The photosensitive section 1 composed of the resistor R1 and the photoconductive element Cds1, the reference voltages of the variable resistors VR1, VR2 and R2-R5 and the photosensitive section 4 The output voltage of the pulse generator 2 outputs a pulse signal at the time of darkening and the time of lightening at the interconnected output terminals of the comparator COMP1 and COMP2, and the output signal of the pulse generator 2 A flip-flop 3 that is triggered and outputs a toggle signal accordingly, and a transistor TR1 and a resistor R7 that light the bulb LAMP through the triac TAC according to the output signal of the flip-flop 3. An overcurrent detector 5 composed of an R10, a diode D1, a capacitor C2, and a comparator COMP4, and an overcurrent detector 5 configured to detect an overcurrent of the overcurrent detector 5; A flip-flop (6) for turning off the operation, and a comparator (COMP3) and resistors (R16-R18) to reset the flip-flop (3) (6) in a bright state.

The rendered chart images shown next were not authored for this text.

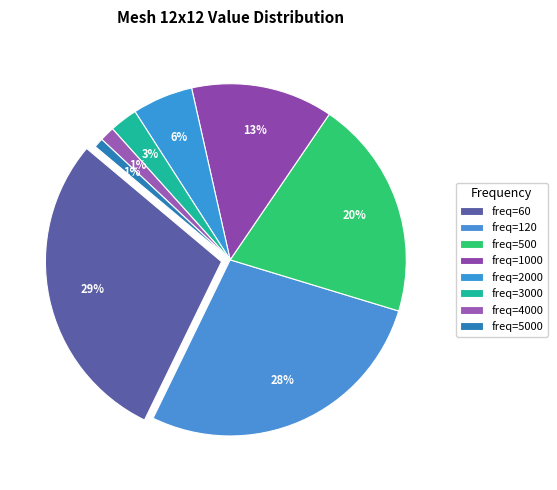

To the nearest percent, what portion does 5000 represent?

1%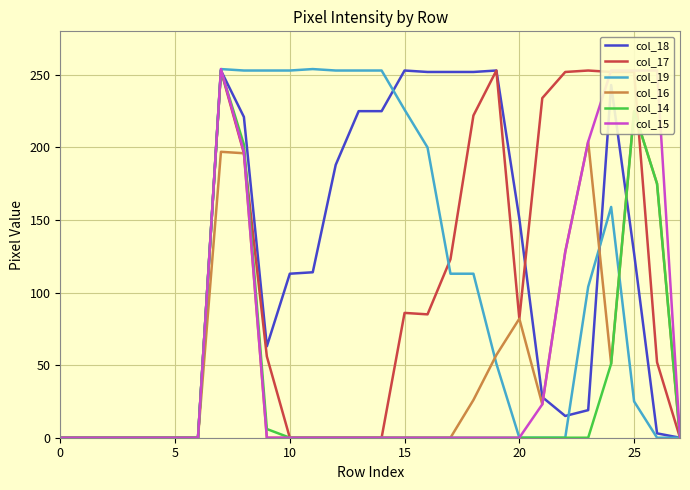

What is the total value across all series at 11?

368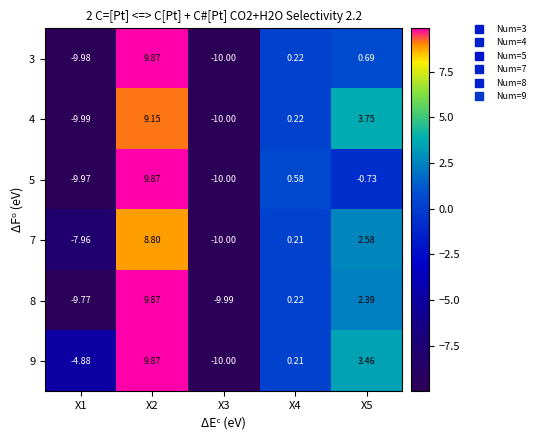

Is the value of 7 at X2 greater than the value of 9 at X3?

Yes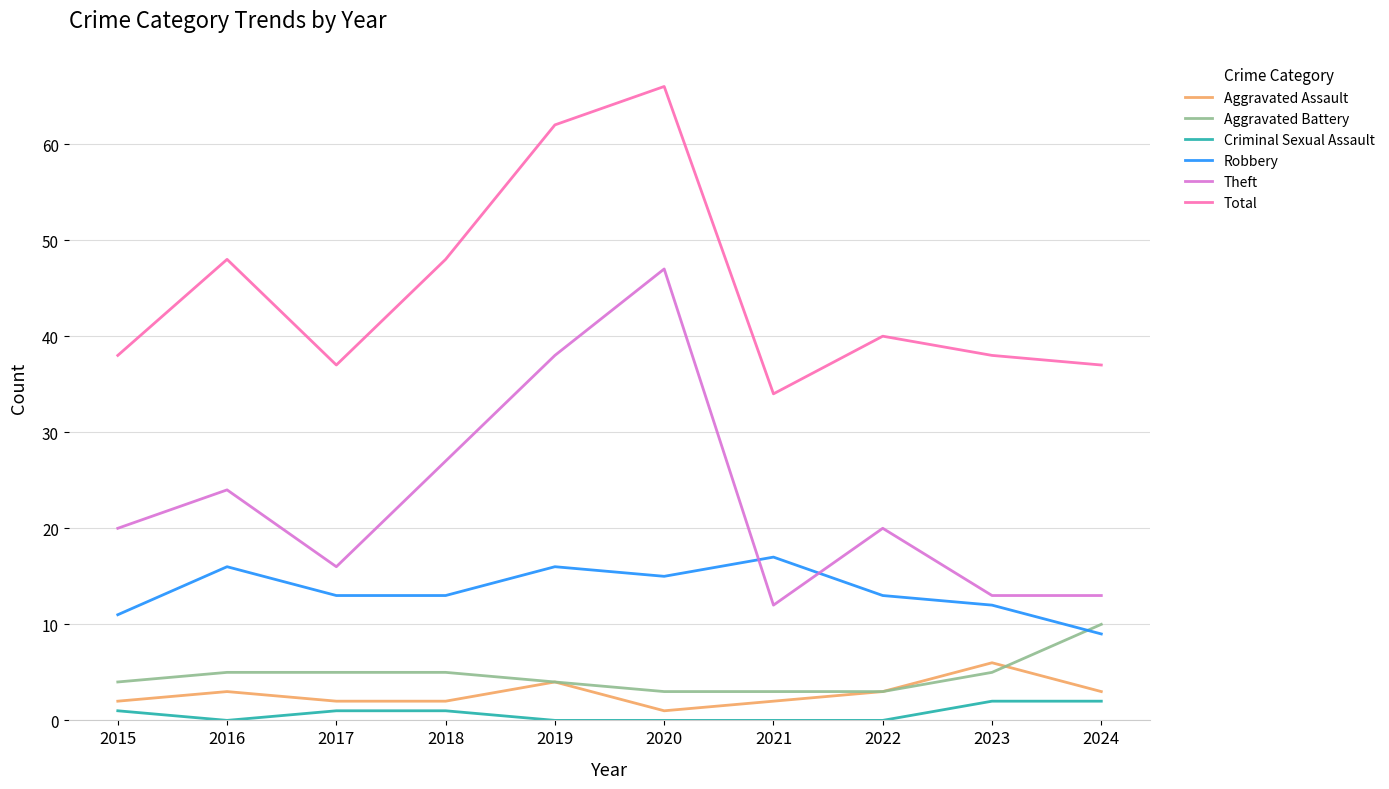

What is the greatest value displayed?

66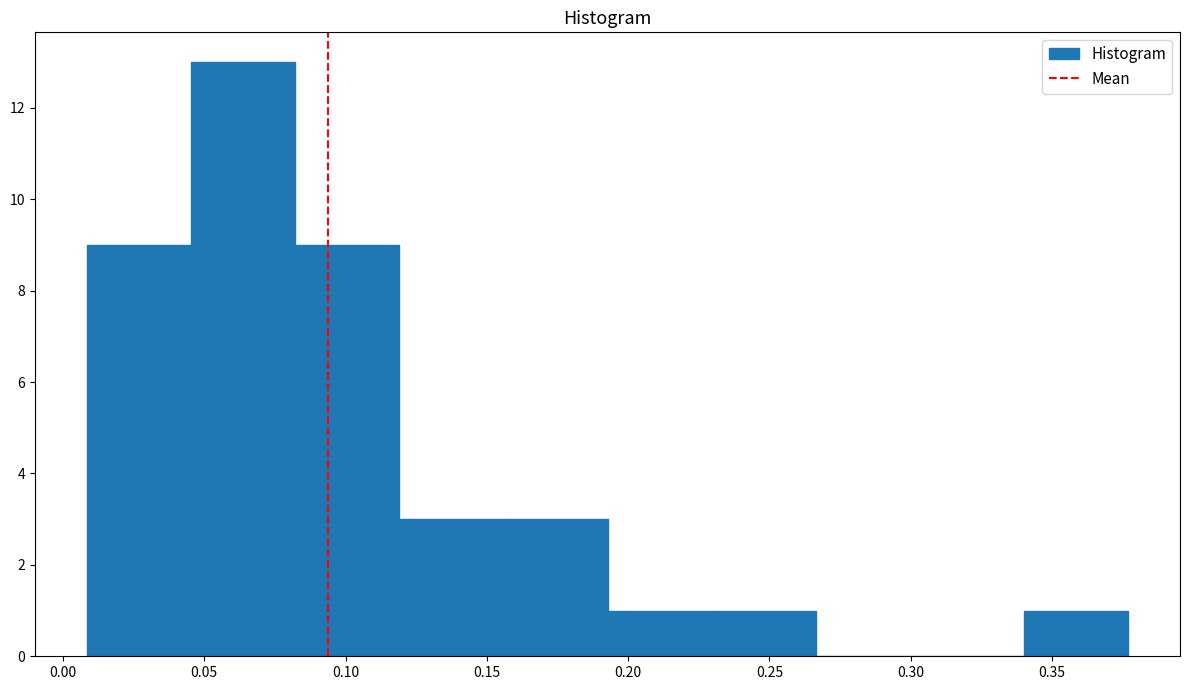

Reading left to right, transcribe this chart: for each bar, give the range it covers on the x-axis and its height. Neither the bar edges nor the heights are printed on the chart, so give them approximately, as read against the axes.

0.010 to 0.045: 9
0.045 to 0.080: 13
0.080 to 0.120: 9
0.120 to 0.155: 3
0.155 to 0.195: 3
0.195 to 0.230: 1
0.230 to 0.265: 1
0.265 to 0.305: 0
0.305 to 0.340: 0
0.340 to 0.375: 1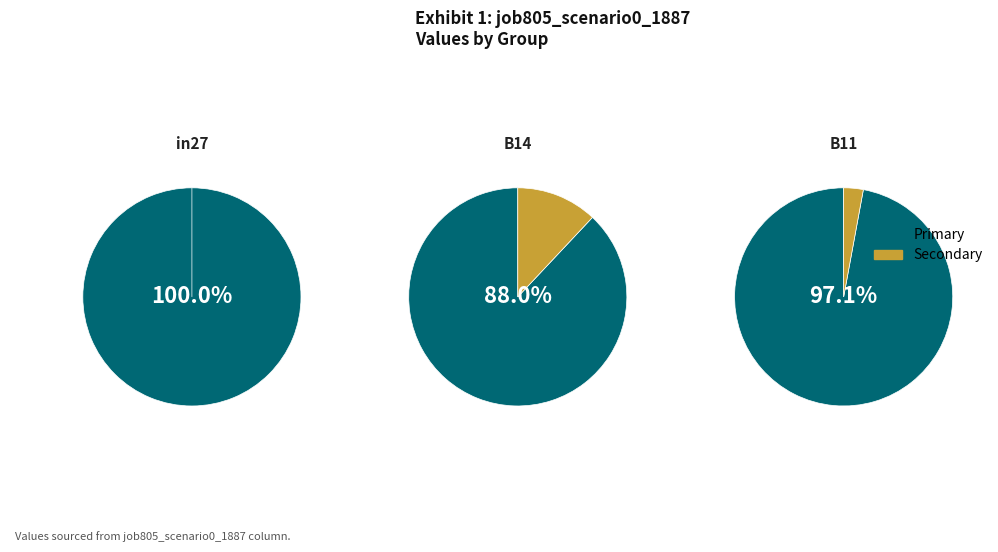

Rank the categories by value from lowest to highest.

in27, B11, B14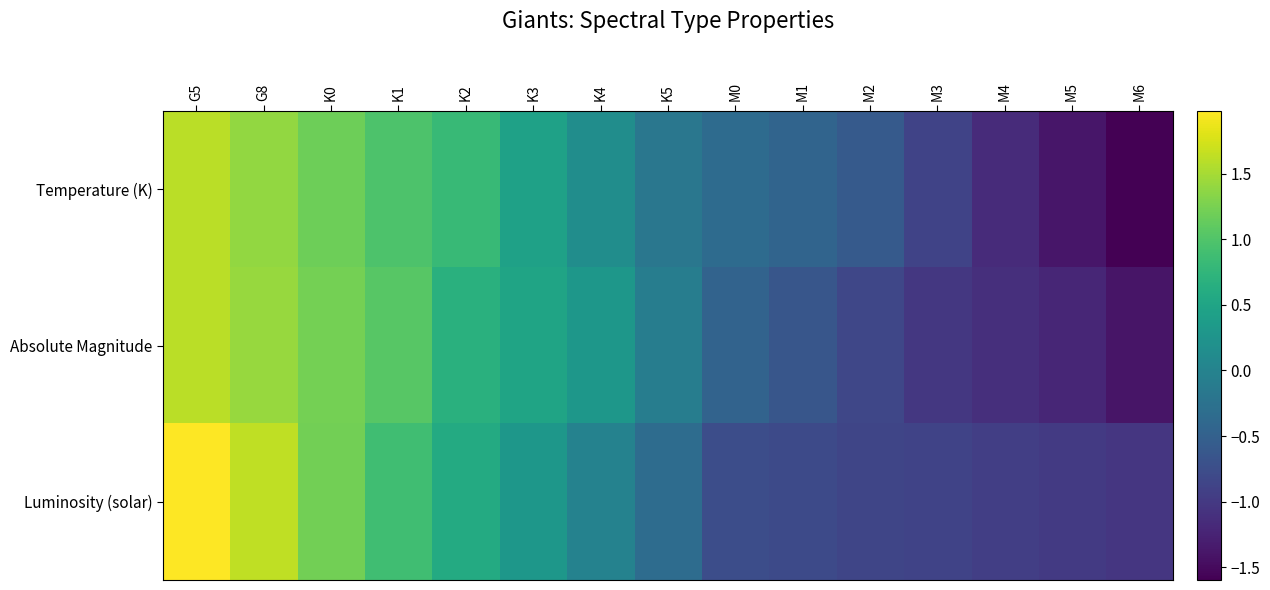

At how many categories does at least one series exceed 0?

7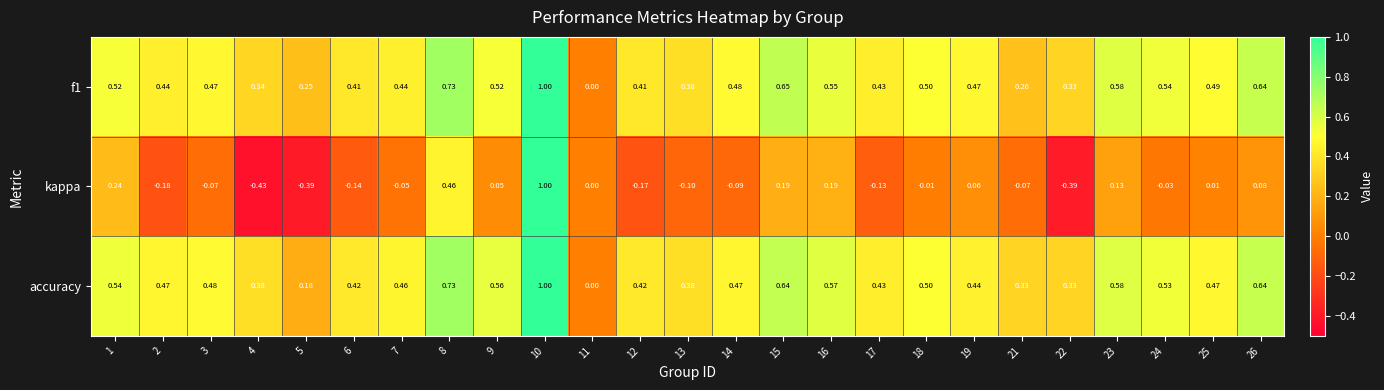

How many series are shown in this chart?

3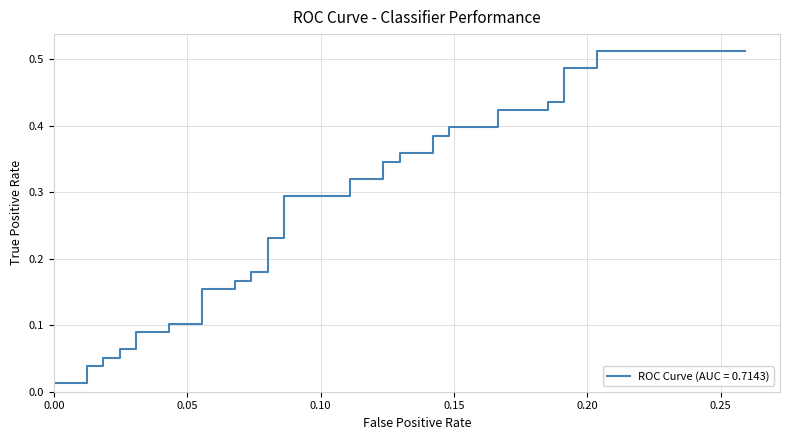

True or false: the data has more than 0 interior local peaks.

False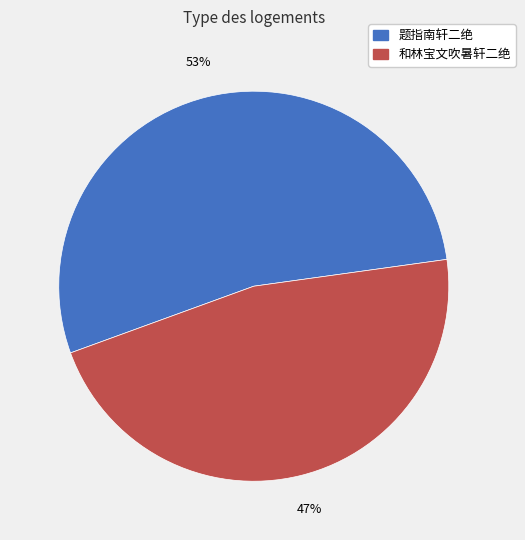

Which slice is the smallest?

和林宝文吹暑轩二绝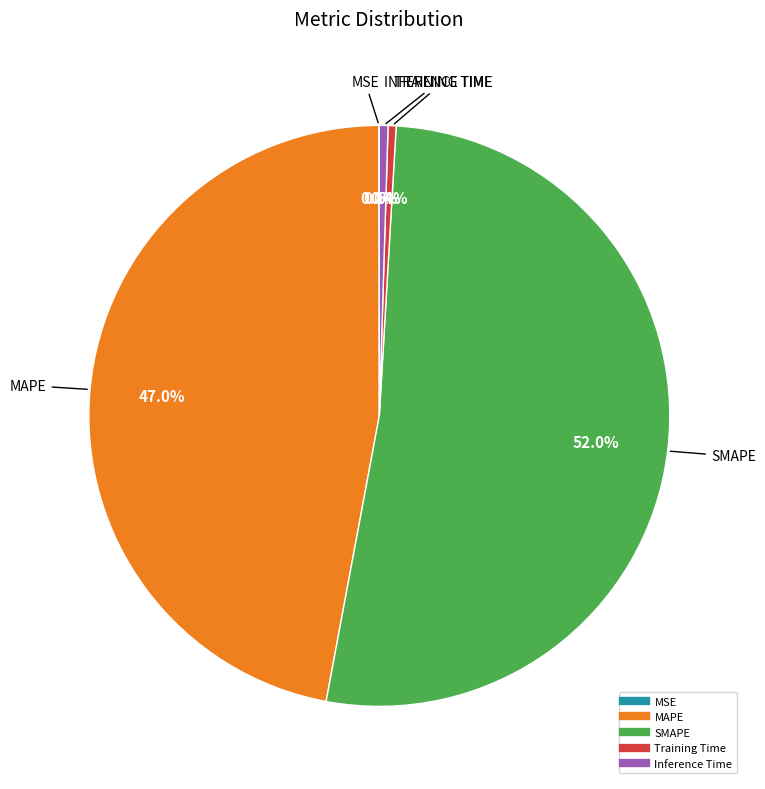

Combined, do SMAPE and Inference Time account for over 50%?

Yes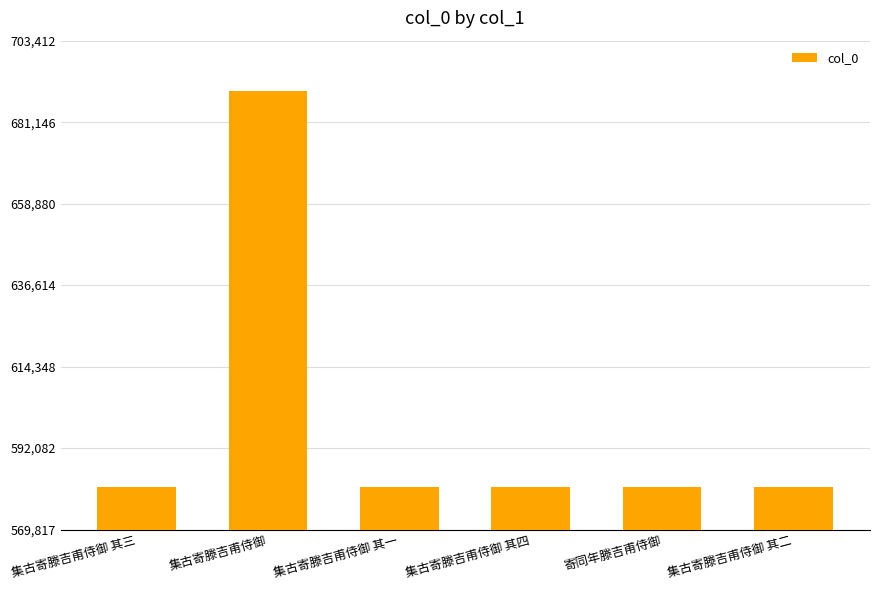

What is the sum of the values at 集古寄滕吉甫侍御 其一 and 寄同年滕吉甫侍御?

1162980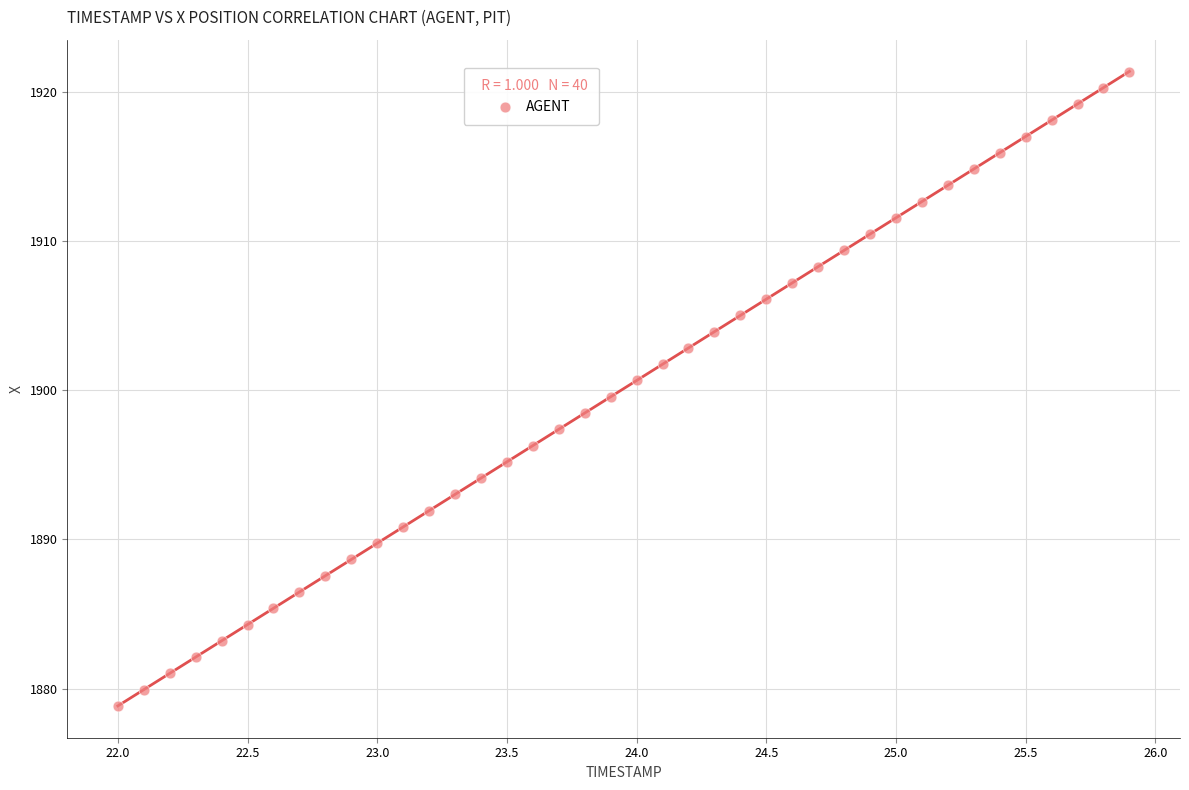

What is the range of X values (max minus min)?

3.9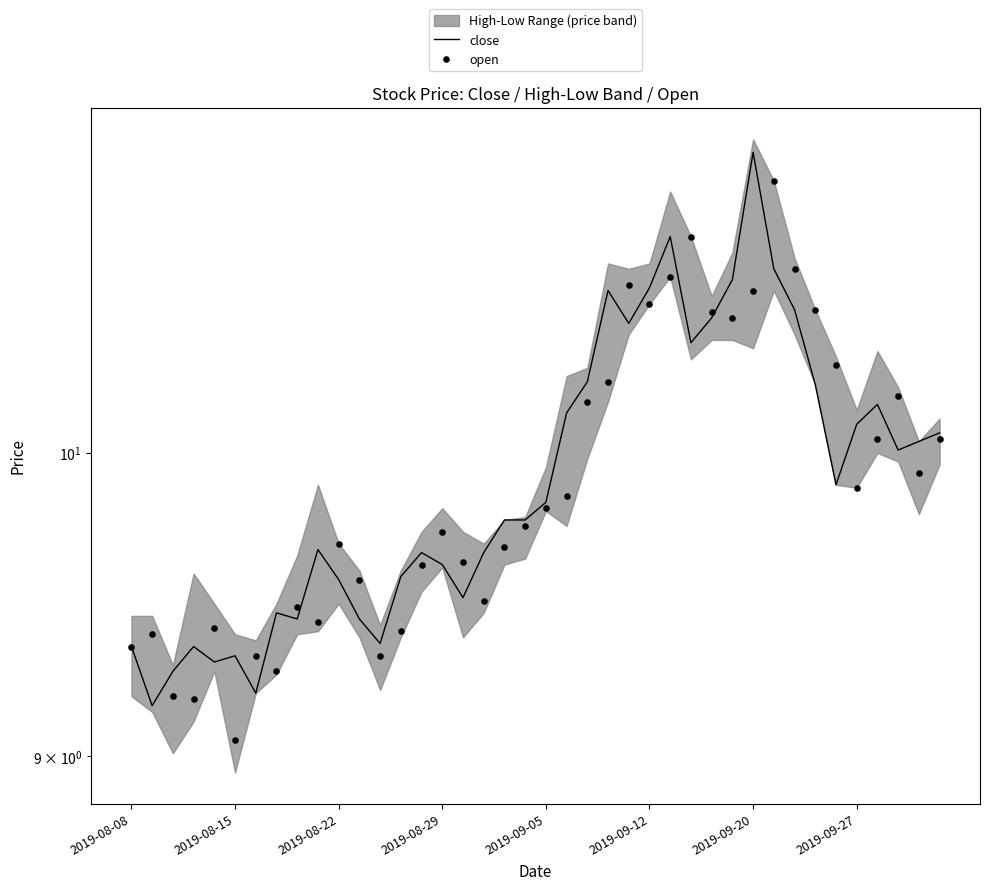

Which series has the largest total across all categories?

close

Key is automatically lighting circuit, characterized in that consisting of the reset signal generator (7). The pulse generator 2 sets the reference voltage by the variable resistor VR1 higher than the reference voltage by the variable resistor VR2 to darken the signal of the pulse width according to the difference between the two reference voltages. Automatic lighting circuit, characterized in that for outputting when and when the light. 2. The flip-flop (3) according to claim 1, wherein the flip-flop (3) is triggered at the pulse initial time of the output pulses of the pulse generator (2) so as to light up early when the lamp (LAMP) is dim and bright through the triac driver (4). Automatic lighting circuit characterized in that it is to be turned off. 2. The flip-flop according to claim 1, wherein the reference voltage by the resistors R16 and R17 of the reset signal generator 7 is set lower than the reference voltage by the variable resistor VR2 of the comparator COMP2. (3) An automatic lighting circuit, characterized in that the lamp (LAMP) is turned off by setting (6).